Our aim is to develop fundamental theories and effective methods of machine learning, which have various applications in data analysis. Followings are our ongoing topics.
Machine Learning and Information Geometry
We study the relationship between machine learning and information geometry.
Information geometry enables us to flexibly treat machine learning models in a principled manner. For example, the set of model distributions of a Boltzmann machine, which is a basic generative model in machine learning, can be viewed as a dually-flat manifold, a canonical structure in information geometry.
We are trying to design powerful machine learning models with integrating information geometry and partial order structures, where we can incorporate interactions between variables. Our approach can treat various machine learning tasks such as feature selection, representation learning, and matrix/tensor decomposition.
- Tensor balancing presented at ICML 2017 [Slide] [Poster] [Video]
- Tensor decomposition presented at NeurIPS 2018 [Slide] [Poster] [Video]
Part of this project is supported by JST PRESTO "Social Design" Area and JSPS KAKENHI (Grants-in-Aid for Scientific Research).
Machine Learning with Discrete Structure
Discrete structures, such as a graph structure, appear in a wide range of applications including bioinformatics and chemoinformatics. Since most of machine learning methods are designed for continuous variables, how to integrate such discreteness into continuous spaces is of high interest. A representative method is a graph kernel, which measures the similarity between graphs and enables us to apply kernel based methods to graph structured objects.

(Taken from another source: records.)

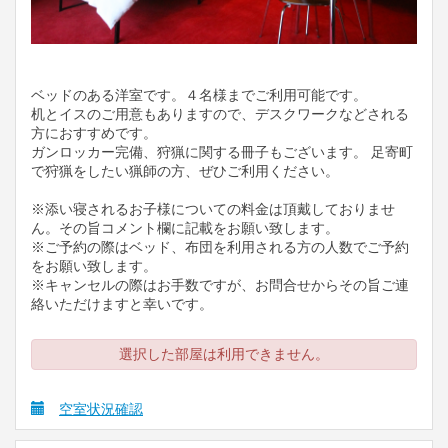
ベッドのある洋室です。４名様までご利用可能です。
机とイスのご用意もありますので、デスクワークなどされる
方におすすめです。
ガンロッカー完備、狩猟に関する冊子もございます。 足寄町
で狩猟をしたい猟師の方、ぜひご利用ください。
※添い寝されるお子様についての料金は頂戴しておりませ
ん。その旨コメント欄に記載をお願い致します。
※ご予約の際はベッド、布団を利用される方の人数でご予約
をお願い致します。
※キャンセルの際はお手数ですが、お問合せからその旨ご連
絡いただけますと幸いです。
選択した部屋は利用できません。
空室状況確認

We are also interested in how to learn discrete structures from unstructured objects. One of approaches is to use Formal Concept Analysis (FCA), which extracts a lattice structure using algebraic property of data.
- Graph kernel library presented at Bioinformatics [Library (R)] [Library (Python)]
- Graph kernel analysis presented at NIPS 2015 [Poster]
- Graph representation learning presented at NeurIPS 2018 R2L Workshop
Part of this project is supported by JSPS KAKENHI (Grants-in-Aid for Scientific Research).
Significant Pattern Mining
Feature selection of detecting informative variables in a high-dimensional data is a fundamental task in machine learning, while most of existing methods can find only single features or linear interactions of features. We study how to find patterns, that is, multiplicative/combinatorial (potentially higher-order) interactions between variables. We use pattern mining algorithms and integrate statistical tests into them to guarantee statistical significance of detected interactions.
- Significant itemset mining presented at SIGKDD 2015 [Video]
- Significant pattern mining for continuous variables accepted to IJCAI 2019 [Slide] [Poster]
- Review on significant pattern mining (in Japanese)
Part of this project has been supported by JST PRESTO "Big Data" Area and JSPS KAKENHI (Grants-in-Aid for Scientific Research).
Developing Various Machine Learning Methods
We are also developing efficient and/or effective machine learning methods such as clustering and outlier detection.